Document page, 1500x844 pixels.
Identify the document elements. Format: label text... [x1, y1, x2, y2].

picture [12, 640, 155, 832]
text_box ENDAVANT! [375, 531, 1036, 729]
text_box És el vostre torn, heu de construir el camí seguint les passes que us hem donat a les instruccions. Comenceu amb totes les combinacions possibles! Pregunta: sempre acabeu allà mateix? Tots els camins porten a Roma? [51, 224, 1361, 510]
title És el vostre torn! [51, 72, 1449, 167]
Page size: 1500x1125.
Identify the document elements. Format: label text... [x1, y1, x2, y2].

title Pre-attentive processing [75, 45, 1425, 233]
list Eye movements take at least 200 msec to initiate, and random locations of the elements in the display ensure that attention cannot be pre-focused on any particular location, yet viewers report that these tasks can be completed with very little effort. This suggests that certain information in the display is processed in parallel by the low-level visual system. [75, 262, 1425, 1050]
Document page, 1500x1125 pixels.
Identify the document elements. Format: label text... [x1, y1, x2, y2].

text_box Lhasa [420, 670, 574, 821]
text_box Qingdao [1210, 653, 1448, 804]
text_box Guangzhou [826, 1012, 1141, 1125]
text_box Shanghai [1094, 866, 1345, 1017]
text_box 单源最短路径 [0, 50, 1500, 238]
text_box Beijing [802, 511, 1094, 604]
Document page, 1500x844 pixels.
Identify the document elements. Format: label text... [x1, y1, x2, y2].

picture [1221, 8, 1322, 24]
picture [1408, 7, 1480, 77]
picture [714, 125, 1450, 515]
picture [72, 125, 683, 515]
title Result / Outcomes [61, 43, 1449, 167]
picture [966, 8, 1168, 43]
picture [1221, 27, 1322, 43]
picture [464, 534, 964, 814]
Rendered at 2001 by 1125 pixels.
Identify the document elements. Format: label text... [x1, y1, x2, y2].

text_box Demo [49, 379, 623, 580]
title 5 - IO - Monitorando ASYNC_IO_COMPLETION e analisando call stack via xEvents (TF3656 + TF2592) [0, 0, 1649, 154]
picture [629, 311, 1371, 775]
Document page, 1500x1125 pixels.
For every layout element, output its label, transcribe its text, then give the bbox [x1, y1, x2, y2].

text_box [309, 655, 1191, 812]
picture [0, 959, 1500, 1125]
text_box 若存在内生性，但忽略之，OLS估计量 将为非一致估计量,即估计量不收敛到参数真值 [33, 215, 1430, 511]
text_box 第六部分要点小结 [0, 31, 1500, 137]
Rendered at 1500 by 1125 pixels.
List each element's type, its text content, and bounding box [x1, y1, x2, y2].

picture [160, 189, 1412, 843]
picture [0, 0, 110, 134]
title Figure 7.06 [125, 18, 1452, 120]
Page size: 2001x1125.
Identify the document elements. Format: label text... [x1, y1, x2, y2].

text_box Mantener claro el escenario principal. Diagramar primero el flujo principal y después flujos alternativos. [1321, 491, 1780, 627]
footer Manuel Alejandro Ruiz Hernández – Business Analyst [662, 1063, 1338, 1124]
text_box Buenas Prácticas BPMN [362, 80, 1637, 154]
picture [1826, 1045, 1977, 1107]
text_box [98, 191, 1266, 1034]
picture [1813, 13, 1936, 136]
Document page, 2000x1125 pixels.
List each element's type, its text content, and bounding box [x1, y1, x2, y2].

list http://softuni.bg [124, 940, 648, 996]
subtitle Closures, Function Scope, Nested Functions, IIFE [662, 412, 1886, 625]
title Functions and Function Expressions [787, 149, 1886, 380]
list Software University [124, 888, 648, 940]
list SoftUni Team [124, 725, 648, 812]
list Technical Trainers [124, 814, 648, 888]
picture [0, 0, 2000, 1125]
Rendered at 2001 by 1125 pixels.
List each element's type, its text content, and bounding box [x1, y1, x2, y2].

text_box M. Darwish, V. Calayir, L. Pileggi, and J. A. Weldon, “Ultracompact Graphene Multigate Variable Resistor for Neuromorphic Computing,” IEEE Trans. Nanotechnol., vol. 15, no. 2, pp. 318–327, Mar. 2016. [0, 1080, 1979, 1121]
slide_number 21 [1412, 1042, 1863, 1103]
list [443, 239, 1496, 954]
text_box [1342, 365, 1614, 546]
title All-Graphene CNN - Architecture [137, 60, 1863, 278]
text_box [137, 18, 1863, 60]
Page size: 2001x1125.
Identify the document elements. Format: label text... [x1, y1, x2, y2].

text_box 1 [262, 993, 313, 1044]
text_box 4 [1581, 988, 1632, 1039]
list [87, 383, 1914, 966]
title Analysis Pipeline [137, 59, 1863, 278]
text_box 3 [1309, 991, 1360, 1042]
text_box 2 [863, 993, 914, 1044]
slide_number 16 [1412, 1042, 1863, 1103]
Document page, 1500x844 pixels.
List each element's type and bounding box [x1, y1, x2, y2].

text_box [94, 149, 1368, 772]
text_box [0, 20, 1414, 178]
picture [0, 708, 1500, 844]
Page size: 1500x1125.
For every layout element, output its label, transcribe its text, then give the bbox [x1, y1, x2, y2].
□ □ □ □ □
Aim of the exercise >>
Copy the full listing word for word.

Exercise solution >>
Document page, 1500x844 pixels.
Identify the document elements. Format: label text... [x1, y1, x2, y2].

picture [12, 640, 155, 832]
text_box ENDAVANT! [375, 531, 1036, 729]
text_box És el vostre torn, heu de construir el camí seguint les passes que us hem donat a les instruccions. Comenceu amb totes les combinacions possibles! Pregunta: sempre acabeu allà mateix? Tots els camins porten a Roma? [51, 224, 1361, 510]
title És el vostre torn! [51, 72, 1449, 167]
Page size: 1500x1125.
Identify the document elements. Format: label text... [x1, y1, x2, y2].

title Pre-attentive processing [75, 45, 1425, 233]
list Eye movements take at least 200 msec to initiate, and random locations of the elements in the display ensure that attention cannot be pre-focused on any particular location, yet viewers report that these tasks can be completed with very little effort. This suggests that certain information in the display is processed in parallel by the low-level visual system. [75, 262, 1425, 1050]
Document page, 1500x1125 pixels.
Identify the document elements. Format: label text... [x1, y1, x2, y2].

text_box Lhasa [420, 670, 574, 821]
text_box Qingdao [1210, 653, 1448, 804]
text_box Guangzhou [826, 1012, 1141, 1125]
text_box Shanghai [1094, 866, 1345, 1017]
text_box 单源最短路径 [0, 50, 1500, 238]
text_box Beijing [802, 511, 1094, 604]
Document page, 1500x844 pixels.
Identify the document elements. Format: label text... [x1, y1, x2, y2].

picture [1221, 8, 1322, 24]
picture [1408, 7, 1480, 77]
picture [714, 125, 1450, 515]
picture [72, 125, 683, 515]
title Result / Outcomes [61, 43, 1449, 167]
picture [966, 8, 1168, 43]
picture [1221, 27, 1322, 43]
picture [464, 534, 964, 814]
Rendered at 2001 by 1125 pixels.
Identify the document elements. Format: label text... [x1, y1, x2, y2].

text_box Demo [49, 379, 623, 580]
title 5 - IO - Monitorando ASYNC_IO_COMPLETION e analisando call stack via xEvents (TF3656 + TF2592) [0, 0, 1649, 154]
picture [629, 311, 1371, 775]
Document page, 1500x1125 pixels.
For every layout element, output its label, transcribe its text, then give the bbox [x1, y1, x2, y2].

text_box [309, 655, 1191, 812]
picture [0, 959, 1500, 1125]
text_box 若存在内生性，但忽略之，OLS估计量 将为非一致估计量,即估计量不收敛到参数真值 [33, 215, 1430, 511]
text_box 第六部分要点小结 [0, 31, 1500, 137]
Rendered at 1500 by 1125 pixels.
List each element's type, its text content, and bounding box [x1, y1, x2, y2].

picture [160, 189, 1412, 843]
picture [0, 0, 110, 134]
title Figure 7.06 [125, 18, 1452, 120]
Page size: 2001x1125.
Identify the document elements. Format: label text... [x1, y1, x2, y2].

text_box Mantener claro el escenario principal. Diagramar primero el flujo principal y después flujos alternativos. [1321, 491, 1780, 627]
footer Manuel Alejandro Ruiz Hernández – Business Analyst [662, 1063, 1338, 1124]
text_box Buenas Prácticas BPMN [362, 80, 1637, 154]
picture [1826, 1045, 1977, 1107]
text_box [98, 191, 1266, 1034]
picture [1813, 13, 1936, 136]
Document page, 2000x1125 pixels.
List each element's type, its text content, and bounding box [x1, y1, x2, y2].

list http://softuni.bg [124, 940, 648, 996]
subtitle Closures, Function Scope, Nested Functions, IIFE [662, 412, 1886, 625]
title Functions and Function Expressions [787, 149, 1886, 380]
list Software University [124, 888, 648, 940]
list SoftUni Team [124, 725, 648, 812]
list Technical Trainers [124, 814, 648, 888]
picture [0, 0, 2000, 1125]
Rendered at 2001 by 1125 pixels.
List each element's type, its text content, and bounding box [x1, y1, x2, y2].

text_box M. Darwish, V. Calayir, L. Pileggi, and J. A. Weldon, “Ultracompact Graphene Multigate Variable Resistor for Neuromorphic Computing,” IEEE Trans. Nanotechnol., vol. 15, no. 2, pp. 318–327, Mar. 2016. [0, 1080, 1979, 1121]
slide_number 21 [1412, 1042, 1863, 1103]
list [443, 239, 1496, 954]
text_box [1342, 365, 1614, 546]
title All-Graphene CNN - Architecture [137, 60, 1863, 278]
text_box [137, 18, 1863, 60]
Page size: 2001x1125.
Identify the document elements. Format: label text... [x1, y1, x2, y2].

text_box 1 [262, 993, 313, 1044]
text_box 4 [1581, 988, 1632, 1039]
list [87, 383, 1914, 966]
title Analysis Pipeline [137, 59, 1863, 278]
text_box 3 [1309, 991, 1360, 1042]
text_box 2 [863, 993, 914, 1044]
slide_number 16 [1412, 1042, 1863, 1103]
Document page, 1500x844 pixels.
List each element's type and bounding box [x1, y1, x2, y2].

text_box [94, 149, 1368, 772]
text_box [0, 20, 1414, 178]
picture [0, 708, 1500, 844]
Page size: 1500x1125.
For every layout element, output its label, transcribe its text, then give the bbox [x1, y1, x2, y2].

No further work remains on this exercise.